Hello friends. Im back with another coffee break and if I am being honest with
you I almost didn’t sit down and write this. It has taken two days to put this together and for a post that isn’t internally wordy you may not understand why.
I had started this post on Sunday and I had only been home long enough to take of my make up and climb into bed. As of right now its 9:30 p.m. on a Monday night and Im trying to finish it up so it can go live
The week leading up to today has seen more tears than I thought myself capable of producing. They tell you all the time it will be hard, the long months with little to no communication, the worry and missing them, the sleepless nights and heartache. But the one thing thats always left out is how hard it is to walk away after saying goodbye.
I managed to hold myself together. At least in front of the others. I teared up when I had to let go so he could walk away and get on the bus. I couldn’t stay long enough to see them pull away. I sat in my car and did my best not to sob. He needed me to be strong because if I broke down so would he.
I managed to make it all the way home before I lost it. The house was too quite and his things were no longer spread all over the place. There was no music or video game sounds. The bed wasn’t already unmade and the shower wasn’t running. I think it was in that moment where it was just too quite that I broke down.

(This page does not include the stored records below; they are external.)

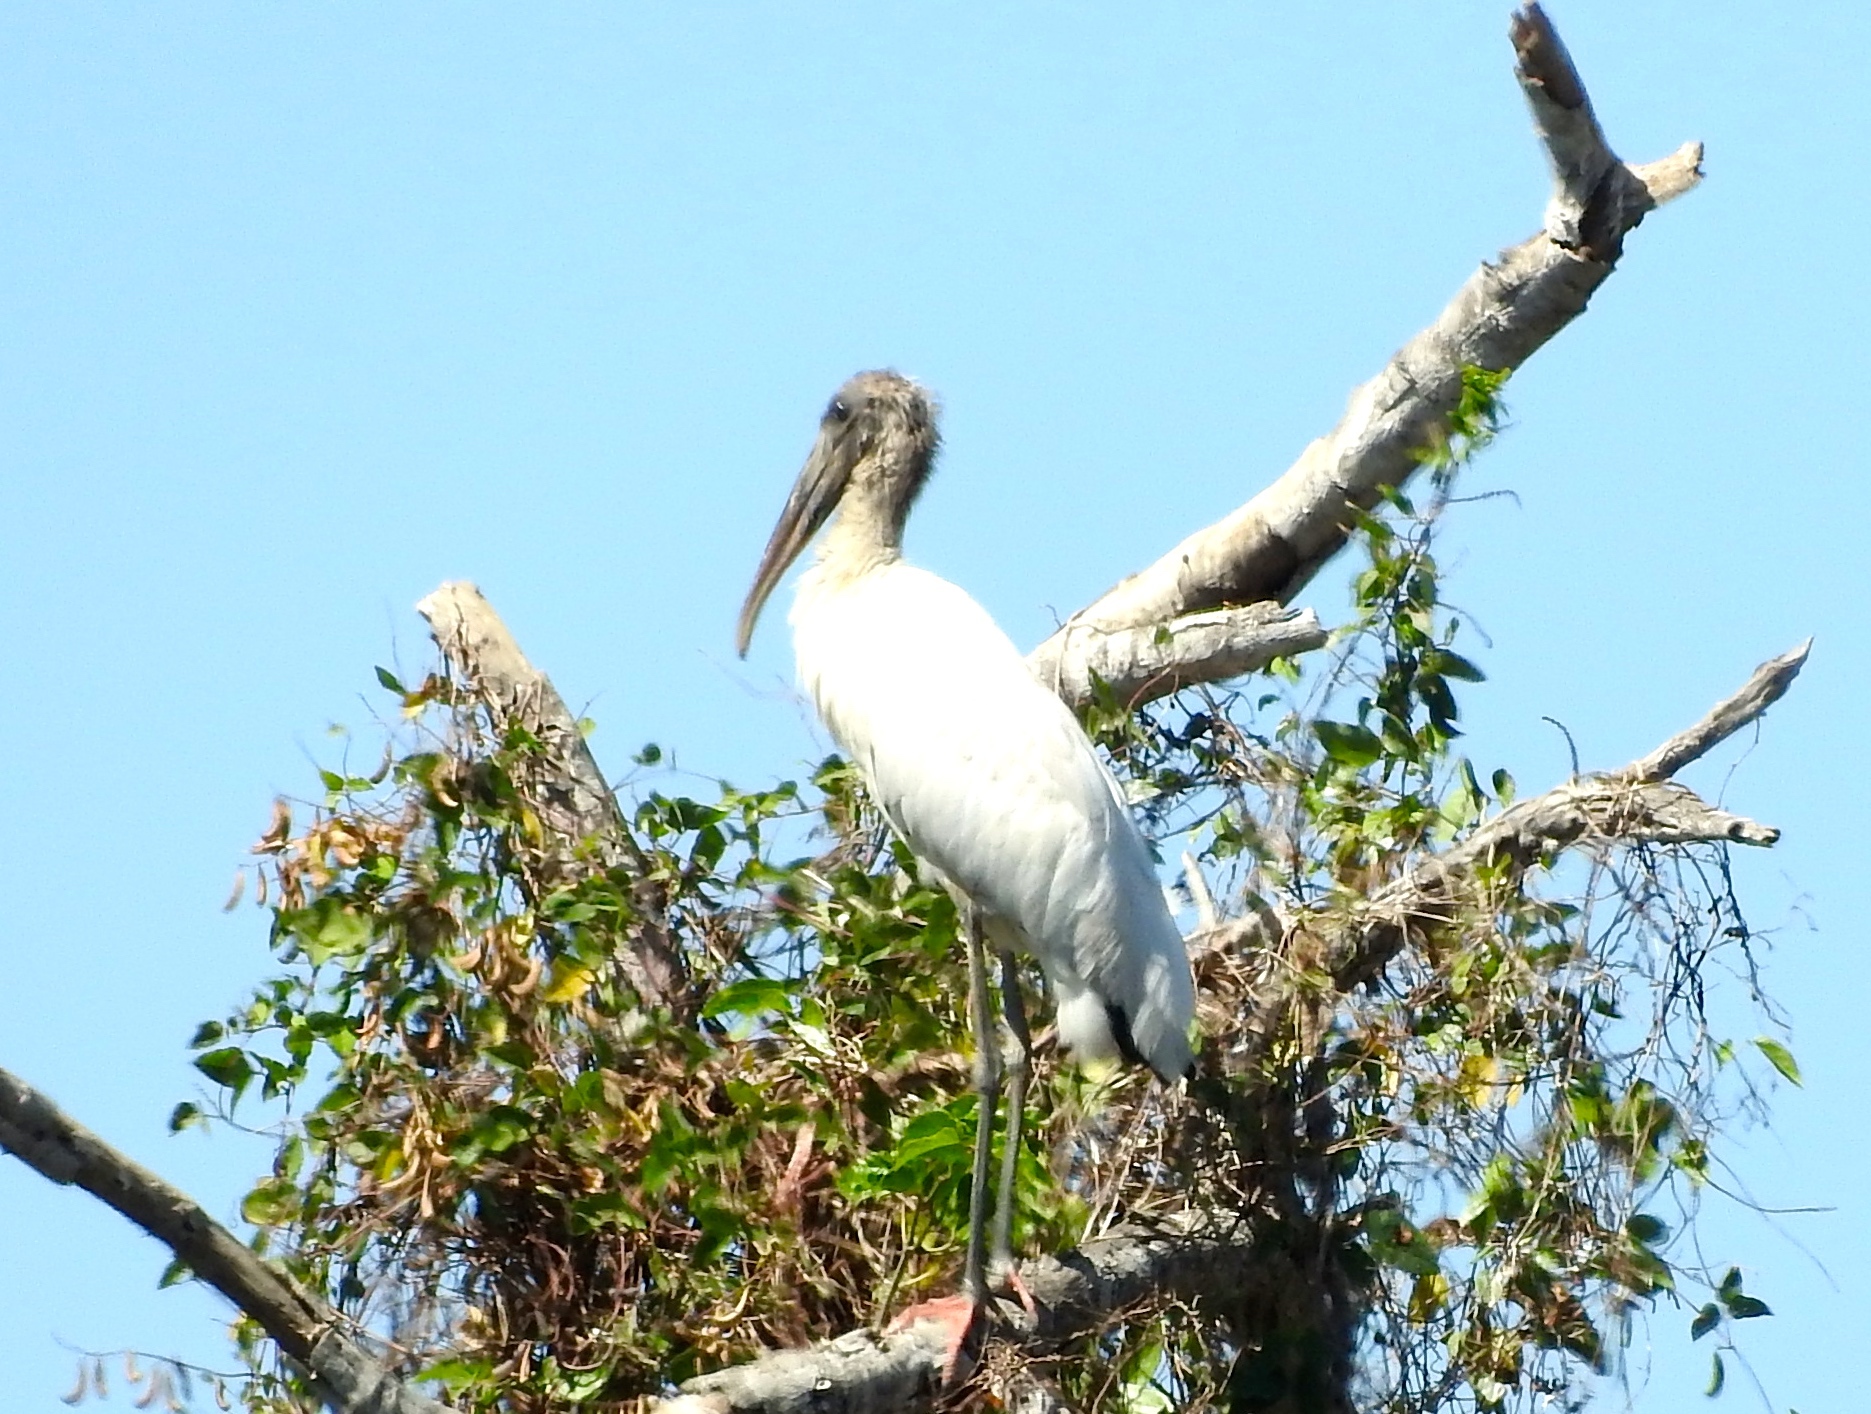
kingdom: Animalia
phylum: Chordata
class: Aves
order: Ciconiiformes
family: Ciconiidae
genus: Mycteria
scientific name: Mycteria americana
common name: Wood stork
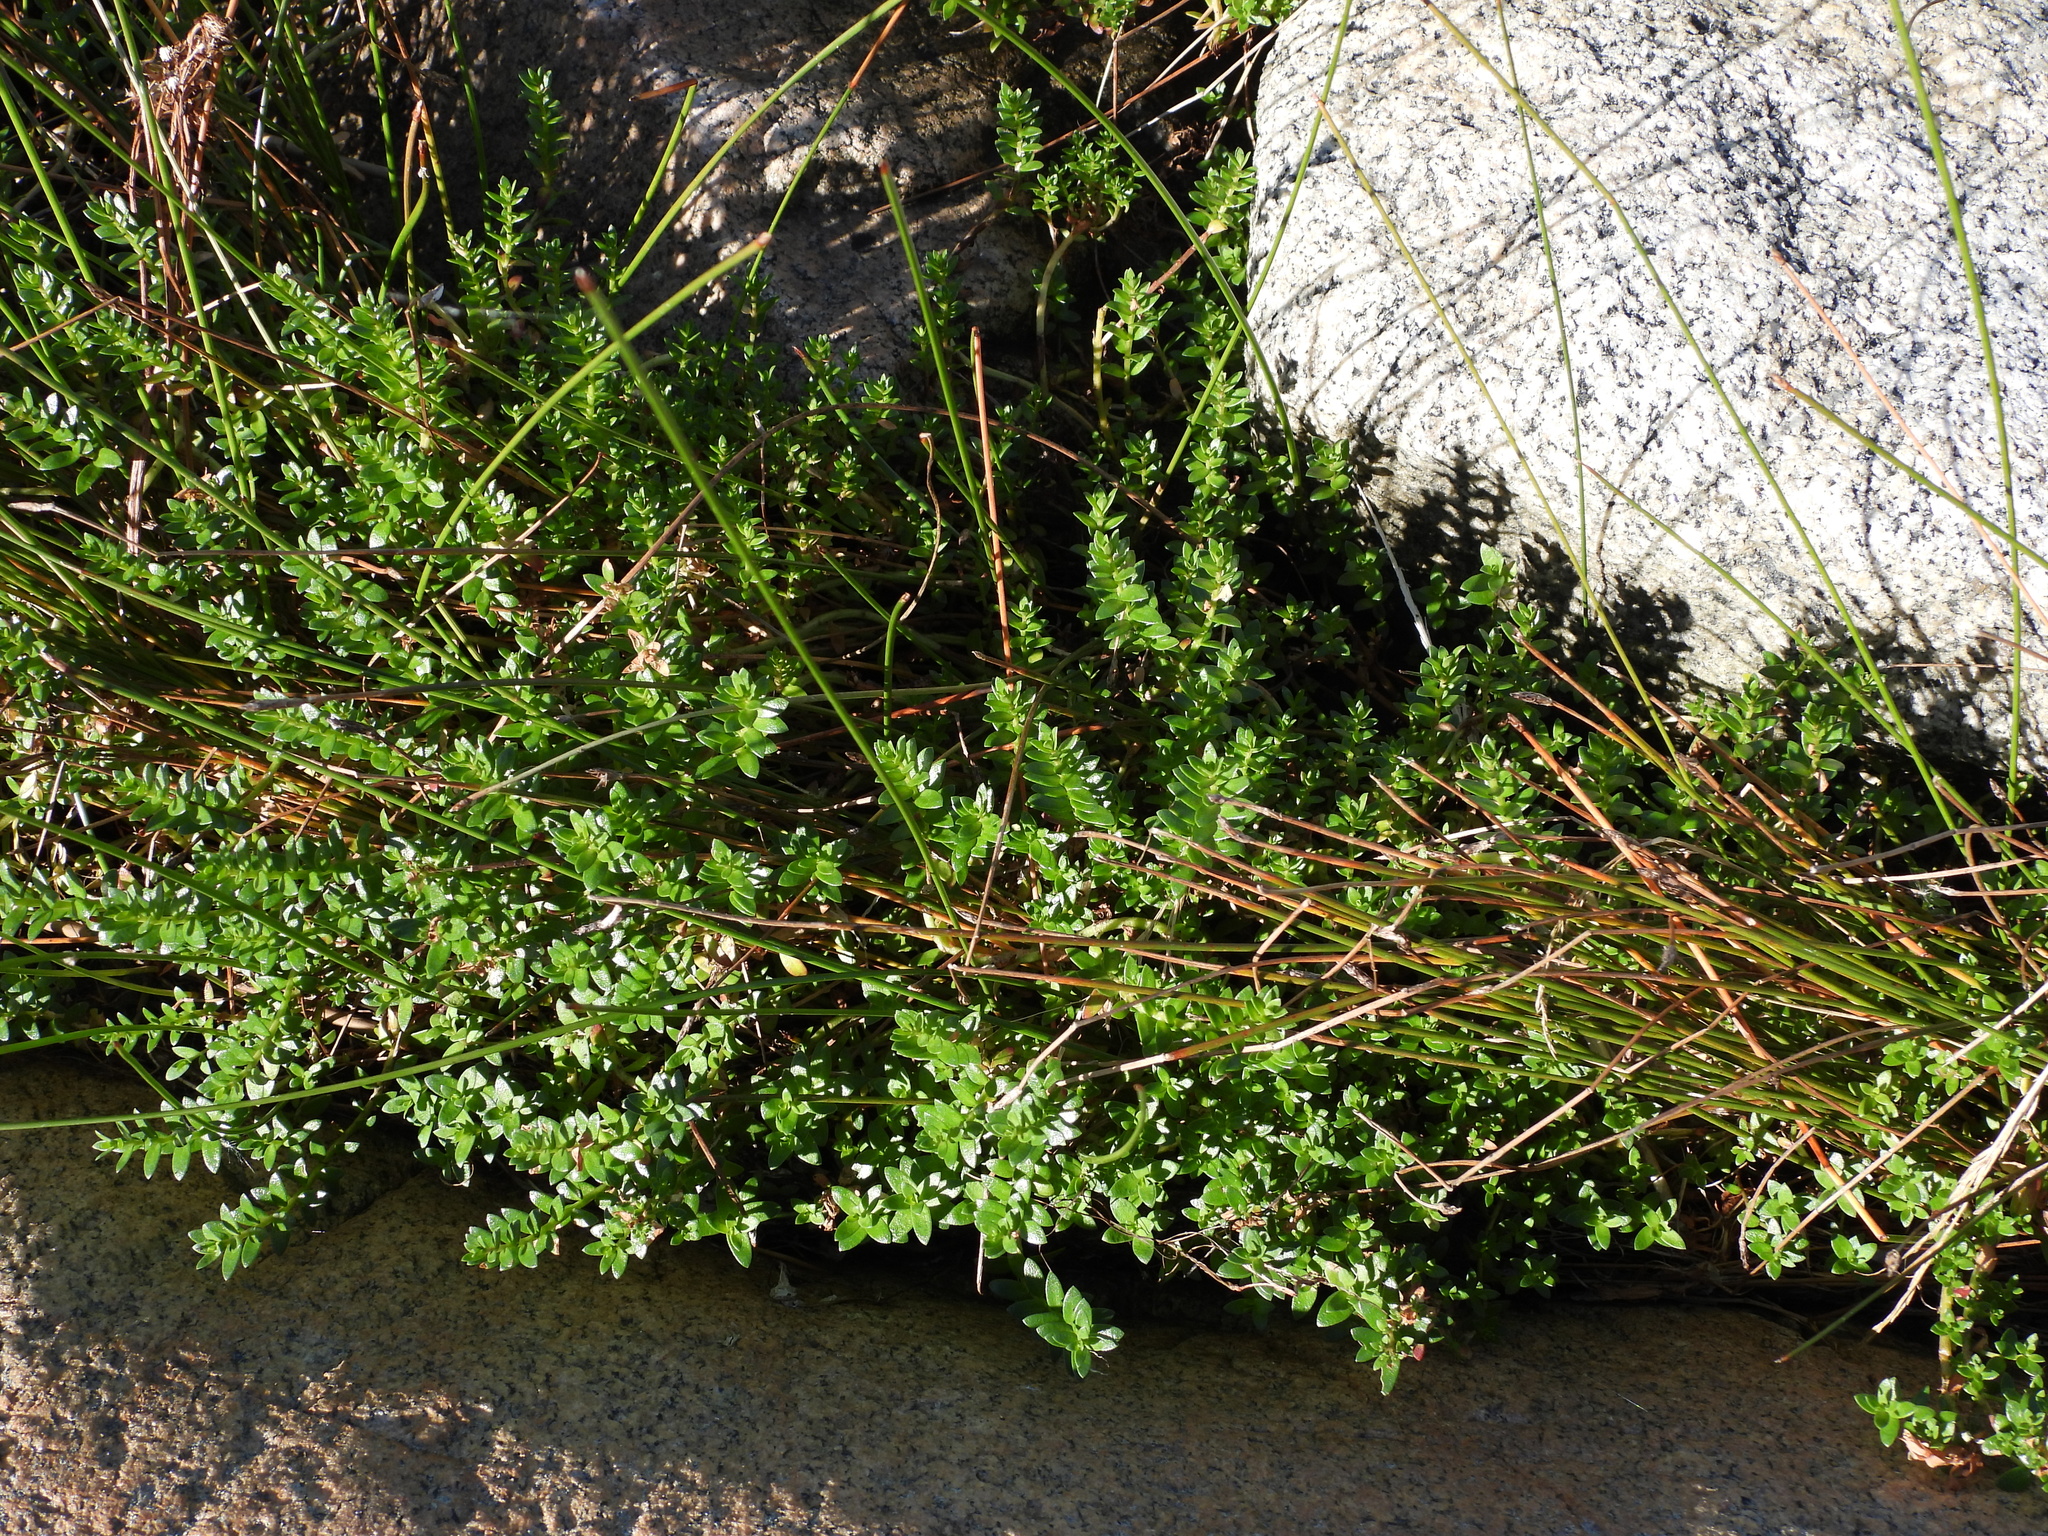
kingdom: Plantae
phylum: Tracheophyta
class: Magnoliopsida
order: Ericales
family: Primulaceae
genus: Lysimachia
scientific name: Lysimachia maritima
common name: Sea milkwort
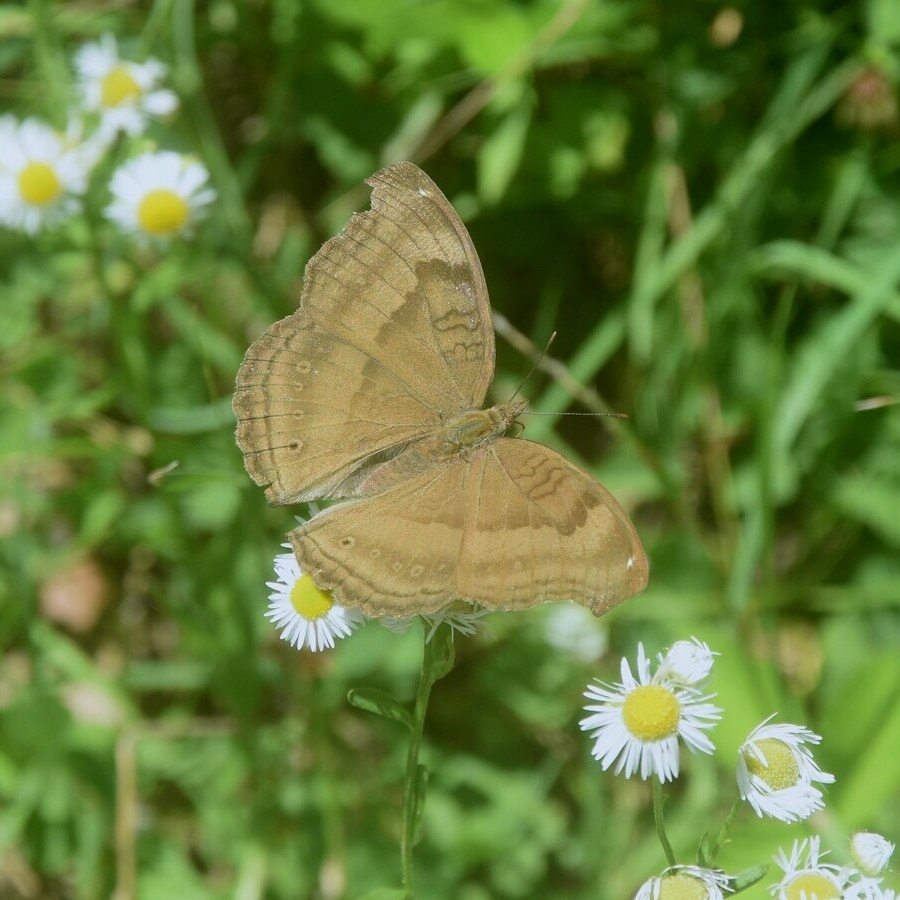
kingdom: Animalia
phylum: Arthropoda
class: Insecta
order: Lepidoptera
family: Nymphalidae
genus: Junonia
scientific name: Junonia iphita
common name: Chocolate pansy
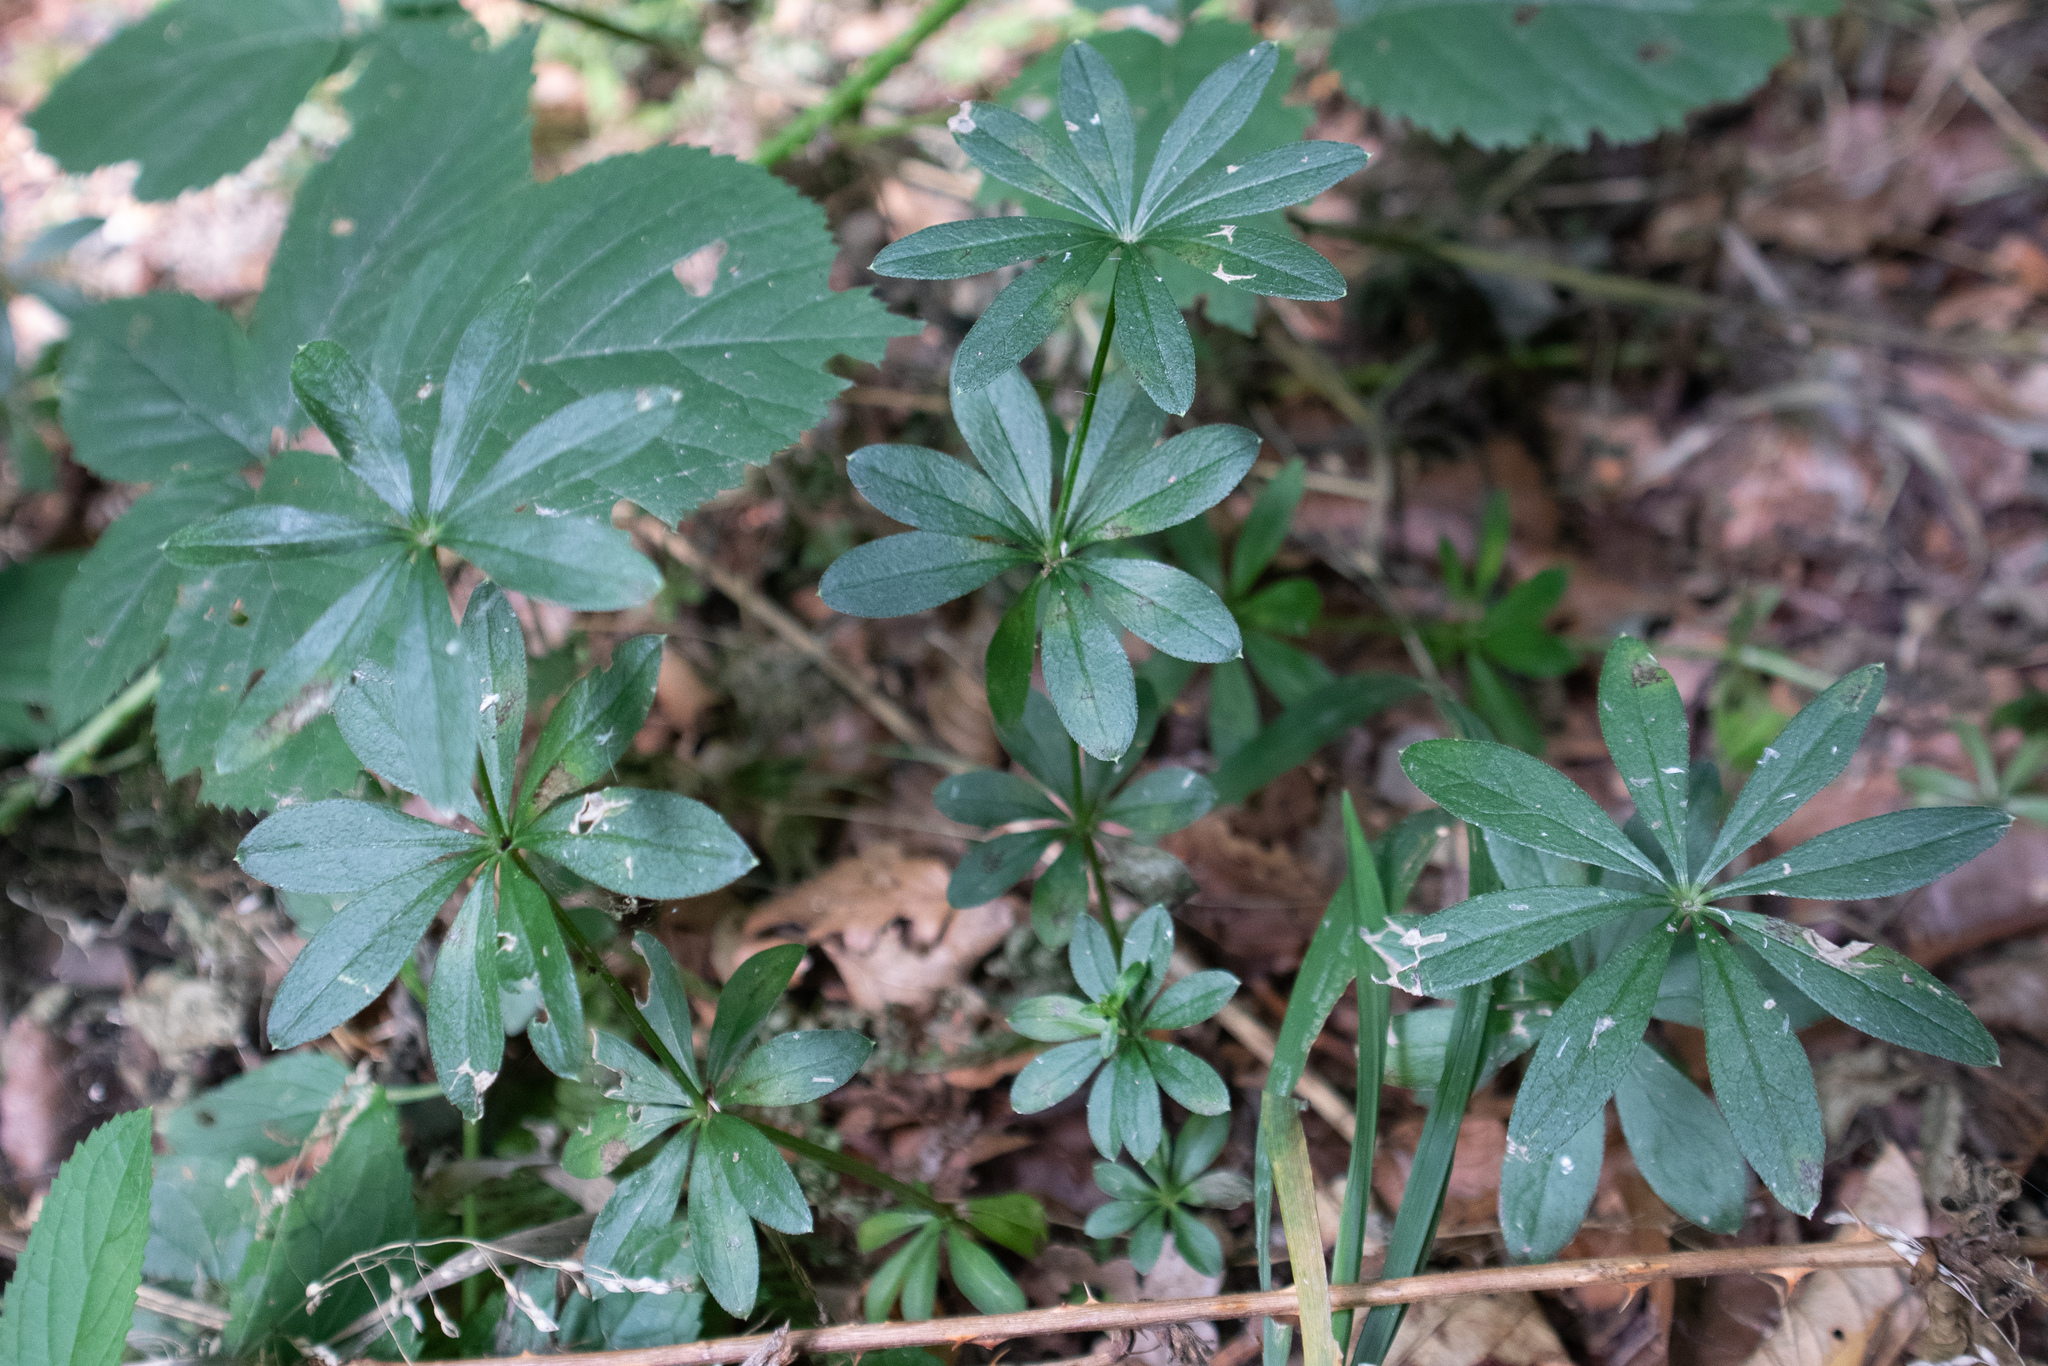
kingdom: Plantae
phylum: Tracheophyta
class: Magnoliopsida
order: Gentianales
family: Rubiaceae
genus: Galium
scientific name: Galium odoratum
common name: Sweet woodruff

It feels like the weight of the world and then some came crashing down upon me and all I could do was take the burden. My phone kept ringing with texts and phone calls of people asking me how I was handling things. I wanted everyone to understand the more they asked the more I cried.
But I’m determined to stay strong and not let this deployment get the worst of me. I have plans and goals that I have set for these upcoming months and I am going to try my hardest to see them through.
I have a wedding to plan, schooling to do, house hunting, and now looking for places to stay near the base Matthew is stationed at. There are so many things that need to at least be in the process before he gets home and I know have all the time in the world to do them it seems.
But I still miss him. And I will continue to miss him everyday until he is home and in my arms again. Because like I have mentioned before, everything feels to quite and empty and wrong with him gone. BUT, don’t ever let my moping trick you into thinking I am not proud of what he does. I am more than proud and honored to spend the rest of my life with this man.